ABSTRACT

Upon her arrival in Havana on an extended visit to the Spanish colony of Cuba in 1869, Louisa Mathilde Woodruff, a sentimental “authoress” from the village of Hudson, New York, whose novel Shiloh had enjoyed moderate success a few years before, declares herself “unprepared to find Havana so thoroughly Oriental,” so “Moorish” in its aspect. She describes it thus: “The same narrow streets, roofed with awnings-the same one-storied houses, built around a court-the same shallow shops, on a level with the pavement, and all open in front, exposing their entire contents to the view-the same long files of cumbrously laden mules, tied together, and with a gaily-dressed muleteer in charge-and the same bright-turbaned, statelystepping negresses, with heavy burdens poised on their heads” (1871, pp. 20-21). The reader may well wonder if Miss Woodruff, “the most harmless and insignificant little woman in the world!,” as she introduces herself, had ever ventured into that part of the world then known as “the Orient” in her travels, or whether the striking orientalism that meets her at every turn in Havana is but a rather conventional writer’s strategy to make sense out of Havana’s foreignness, its otherness, the disharmony between her familiar surroundings in the Hudson Valley and a region that had come to epitomize the exotic.

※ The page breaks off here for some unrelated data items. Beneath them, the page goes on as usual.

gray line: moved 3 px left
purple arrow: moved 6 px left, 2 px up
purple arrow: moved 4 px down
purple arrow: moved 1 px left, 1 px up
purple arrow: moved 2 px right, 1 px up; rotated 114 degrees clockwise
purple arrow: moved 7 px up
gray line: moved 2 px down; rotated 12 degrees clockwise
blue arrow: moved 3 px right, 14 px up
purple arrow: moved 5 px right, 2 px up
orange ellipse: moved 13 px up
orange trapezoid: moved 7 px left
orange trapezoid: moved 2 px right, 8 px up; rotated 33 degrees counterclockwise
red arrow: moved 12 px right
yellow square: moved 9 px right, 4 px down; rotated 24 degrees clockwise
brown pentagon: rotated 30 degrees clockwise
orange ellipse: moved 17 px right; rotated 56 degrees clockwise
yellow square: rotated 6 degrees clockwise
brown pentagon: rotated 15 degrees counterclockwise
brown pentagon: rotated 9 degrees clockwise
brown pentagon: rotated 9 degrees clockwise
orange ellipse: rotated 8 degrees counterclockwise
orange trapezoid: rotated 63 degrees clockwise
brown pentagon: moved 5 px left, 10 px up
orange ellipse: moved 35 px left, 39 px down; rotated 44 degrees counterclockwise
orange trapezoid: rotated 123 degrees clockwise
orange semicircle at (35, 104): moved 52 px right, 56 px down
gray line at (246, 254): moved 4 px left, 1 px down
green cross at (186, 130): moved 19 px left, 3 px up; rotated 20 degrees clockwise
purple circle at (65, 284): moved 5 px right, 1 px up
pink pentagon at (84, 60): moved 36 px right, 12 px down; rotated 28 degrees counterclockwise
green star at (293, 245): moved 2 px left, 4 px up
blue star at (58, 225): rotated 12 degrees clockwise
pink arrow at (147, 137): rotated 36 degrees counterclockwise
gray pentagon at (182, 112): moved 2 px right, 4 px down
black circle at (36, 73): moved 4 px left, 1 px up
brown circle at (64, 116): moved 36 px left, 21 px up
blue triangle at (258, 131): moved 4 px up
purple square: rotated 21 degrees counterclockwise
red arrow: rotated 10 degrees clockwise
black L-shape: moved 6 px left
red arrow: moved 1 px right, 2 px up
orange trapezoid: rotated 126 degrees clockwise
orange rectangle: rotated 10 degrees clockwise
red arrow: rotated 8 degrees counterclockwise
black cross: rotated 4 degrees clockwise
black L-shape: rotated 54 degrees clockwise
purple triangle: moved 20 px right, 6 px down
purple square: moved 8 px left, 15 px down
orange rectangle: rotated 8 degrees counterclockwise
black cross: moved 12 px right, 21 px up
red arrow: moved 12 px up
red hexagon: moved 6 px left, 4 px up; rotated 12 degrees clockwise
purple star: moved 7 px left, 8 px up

Having placed Havana closer to her experience by equating it with a land more often read about-that of the Arabian Nights as she constantly reminds us-the comparison will permeate her description of the city, becoming the metaphoric translator of exotic and foreign reality onto familiar discourse. On seeing the volantes, a sort of barouche that was the most common mode of transportation in Havana at the time, she will wish that one could be transported to Central Park, where she was sure this conveyance of “barbaric splendor” would create “a greater sensation” than “Cleopatra’s chariot, with the beautiful Egyptian Queen therein” (p. 27). Cleopatra, we can safely assume, she had never met.